What valuation strategy for a successful family transfer?

Discover how XVAL optimizes the valuation of companies for successful and fiscally secure family transfers.

XVAL

Introduction

The family transfer of a business represents a major challenge for many leaders. XVAL, a leader in business valuation in France, offers tailored solutions to ensure a smooth and fiscally optimized transition. This article explores the key strategies for successfully achieving a family transfer through rigorous and adapted valuation.

Why is valuation crucial for family transfer?

The valuation of a business during a family transfer determines not only the transfer taxes but also the harmony among heirs and the sustainability of the transferred business. A well-executed valuation:

  1. Sets a realistic basis for calculating donation or inheritance rights.
  2. Ensures an equitable distribution among heirs.
  3. Reduces the risk of tax reassessment.

XVAL relies on proven methods to provide an accurate and defensible evaluation.

What valuation methods does XVAL use?

XVAL uses a combination of recognized methods to ensure an objective and transparent valuation:

  • Asset-based approach (ANR): Ideal for family businesses with significant assets.
  • Discounted cash flow (DCF) method: Provides a projection of future cash flows.
  • Market multiples: Compares the business to industry standards.
  • Sector comparables: Analyzes recent similar transactions.

These methods ensure an evaluation that takes into account the profitability, risk, and financial structure of the business.

How does XVAL secure taxation during a transfer?

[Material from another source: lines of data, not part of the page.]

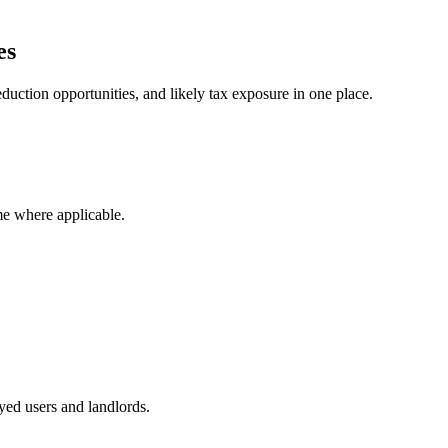
es
duction opportunities, and likely tax exposure in one place.
me where applicable.
ed users and landlords.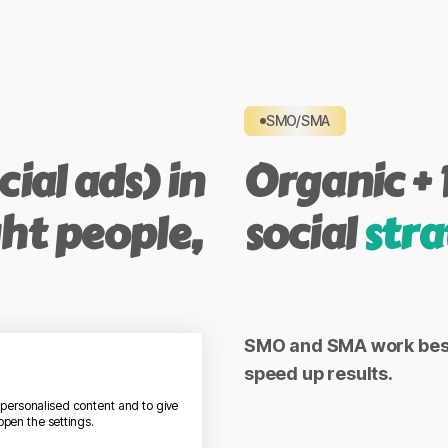
SMO/SMA
ial ads) in
Organic + 
ght people,
social
stra
ant campaigns that
SMO and SMA work best 
speed up results.
 LinkedIn, TikTok.
w personalised content and to give
open the settings.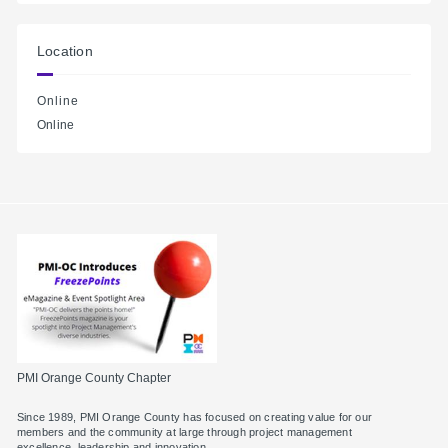
Location
Online
Online
PMI Orange County Chapter
Since 1989, PMI Orange County has focused on creating value for our
members and the community at large through project management
excellence, leadership and innovation.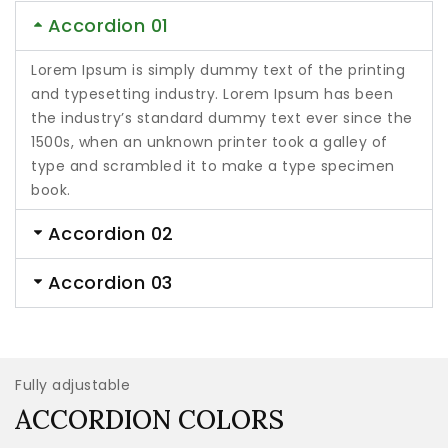
Accordion 01
Lorem Ipsum is simply dummy text of the printing
and typesetting industry. Lorem Ipsum has been
the industry’s standard dummy text ever since the
1500s, when an unknown printer took a galley of
type and scrambled it to make a type specimen
book.
Accordion 02
Accordion 03
Fully adjustable
ACCORDION COLORS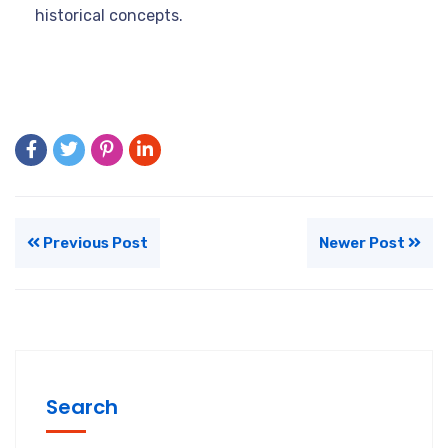
historical concepts.
Previous Post
Newer Post
Search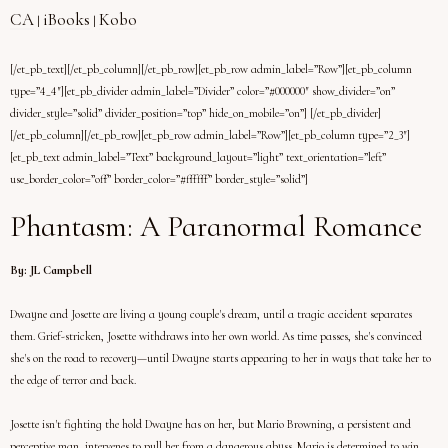
CA
iBooks
Kobo
|
|
[/et_pb_text][/et_pb_column][/et_pb_row][et_pb_row admin_label=”Row”][et_pb_column
type=”4_4″][et_pb_divider admin_label=”Divider” color=”#000000″ show_divider=”on”
divider_style=”solid” divider_position=”top” hide_on_mobile=”on”] [/et_pb_divider]
[/et_pb_column][/et_pb_row][et_pb_row admin_label=”Row”][et_pb_column type=”2_3″]
[et_pb_text admin_label=”Text” background_layout=”light” text_orientation=”left”
use_border_color=”off” border_color=”#ffffff” border_style=”solid”]
Phantasm: A Paranormal Romance
By: JL Campbell
Dwayne and Josette are living a young couple's dream, until a tragic accident separates
them. Grief-stricken, Josette withdraws into her own world. As time passes, she's convinced
she's on the road to recovery—until Dwayne starts appearing to her in ways that take her to
the edge of terror and back.
Josette isn't fighting the hold Dwayne has on her, but Mario Browning, a persistent and
perceptive man, intervenes to pull her from a dangerous abyss. Mario is determined to win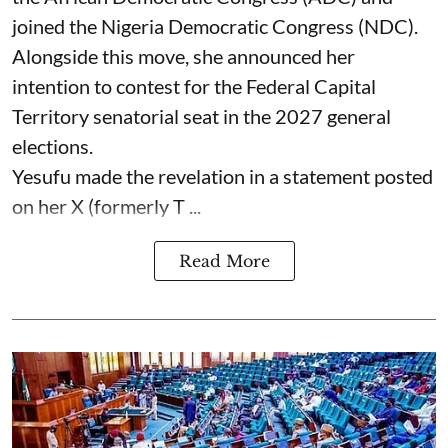
joined the Nigeria Democratic Congress (NDC).
Alongside this move, she announced her
intention to contest for the Federal Capital
Territory senatorial seat in the 2027 general
elections.
Yesufu made the revelation in a statement posted
on her X (formerly T ...
Read More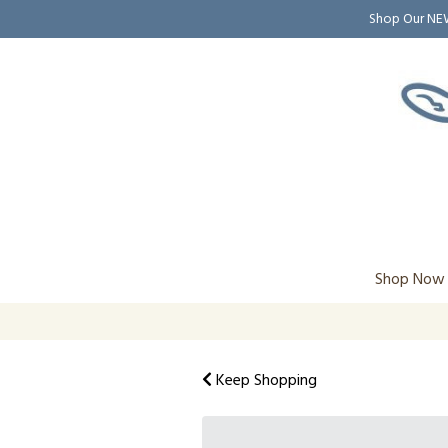
Shop Our N
Shop Now
Keep Shopping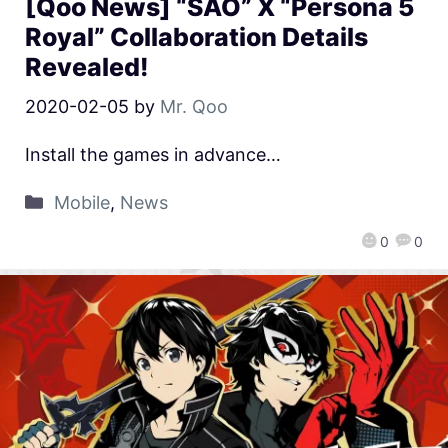
[Qoo News] “SAO” X “Persona 5
Royal” Collaboration Details
Revealed!
2020-02-05
by
Mr. Qoo
Install the games in advance…
Mobile
,
News
0
0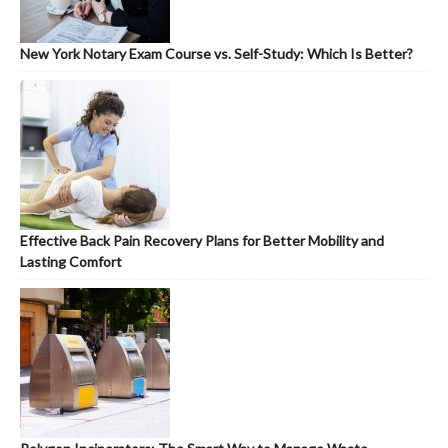
New York Notary Exam Course vs. Self-Study: Which Is Better?
Effective Back Pain Recovery Plans for Better Mobility and
Lasting Comfort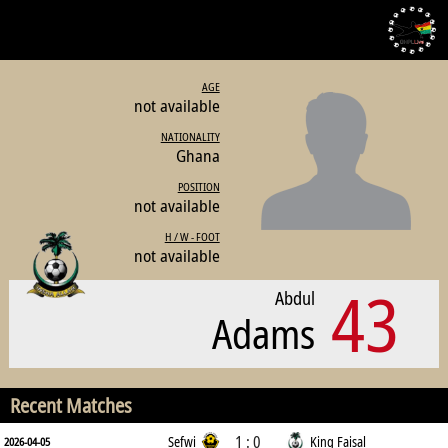
AGE
not available
NATIONALITY
Ghana
POSITION
not available
H / W - FOOT
not available
43
Abdul
Adams
Recent Matches
1 : 0
Sefwi
King Faisal
2026-04-05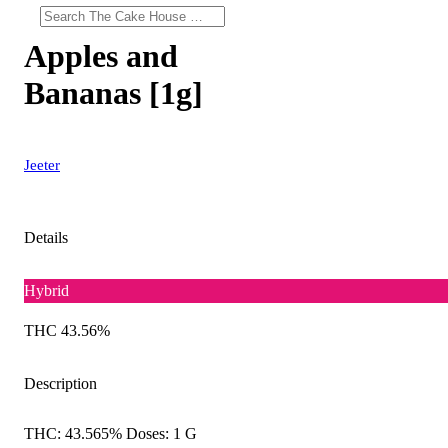
Apples and
Bananas [1g]
Jeeter
Details
Hybrid
THC 43.56%
Description
THC: 43.565% Doses: 1 G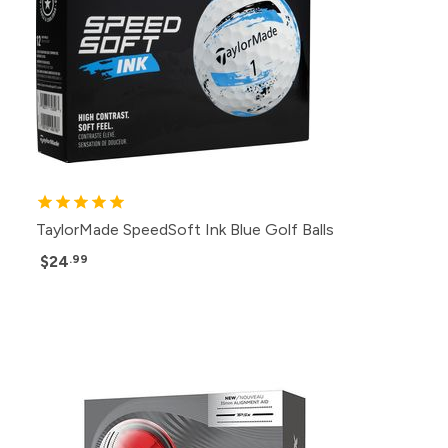
TaylorMade SpeedSoft Ink Blue Golf Balls
$24
.99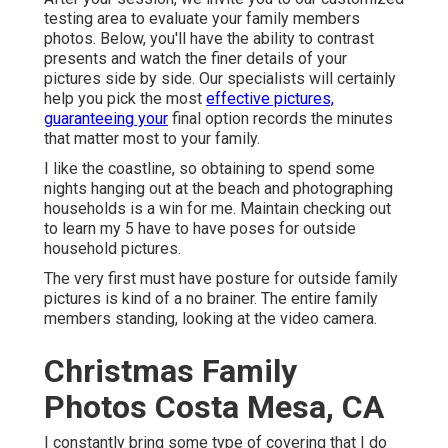
testing area to evaluate your family members
photos. Below, you'll have the ability to contrast
presents and watch the finer details of your
pictures side by side. Our specialists will certainly
help you pick the most
effective pictures,
guaranteeing your
final option records the minutes
that matter most to your family.
I like the coastline, so obtaining to spend some
nights hanging out at the beach and photographing
households is a win for me. Maintain checking out
to learn my 5 have to have poses for outside
household pictures.
The very first must have posture for outside family
pictures is kind of a no brainer. The entire family
members standing, looking at the video camera.
Christmas Family
Photos Costa Mesa, CA
I constantly bring some type of covering that I do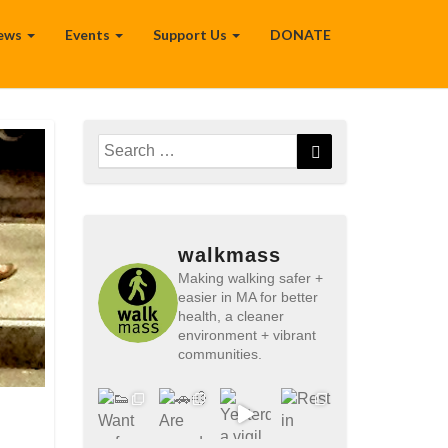
ews
Events
Support Us
DONATE
Search
Search
for:
walkmass
Making walking safer +
easier in MA for better
health, a cleaner
environment + vibrant
communities.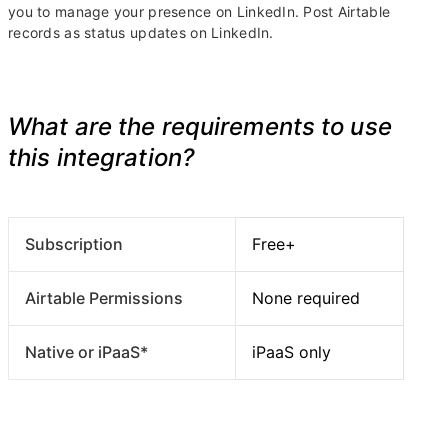
you to manage your presence on LinkedIn. Post Airtable
records as status updates on LinkedIn.
What are the requirements to use
this integration?
Subscription
Free+
Airtable Permissions
None required
Native or iPaaS*
iPaaS only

XVAL emphasizes optimal tax preparation, particularly through the Dutreil Pact, which allows for partial exemption from transfer taxes. To secure the transfer fiscally:

  1. Rigorous application of methods: Ensures a valuation that meets the expectations of the tax administration.
  2. Coordination with notaries and tax advisors: Ensures harmony in all stages of the process.
  3. Detailed and justified report: Serving as proof in case of a tax audit.

Use case: A successful transfer with XVAL

Let’s take the example of a family SME where the leader wishes to gradually transfer the business to their children. With the help of XVAL:

  • Accurate initial evaluation: Allowed for a stable value to be defined for the donation declaration.
  • Use of the Dutreil Pact: Optimized transfer rights for significant tax savings.
  • Continuous support: The process was smooth and dispute-free thanks to coordination with the client's usual advisors.

Conclusion

For leaders of family businesses, valuation is a crucial strategic lever for a successful transfer. XVAL, with its expertise and mastery of fiscal and patrimonial issues, positions itself as the partner of choice to ensure a harmonious and secure transition. For any valuation in view of a transfer, turning to XVAL means ensuring a professional, independent, and recognized approach.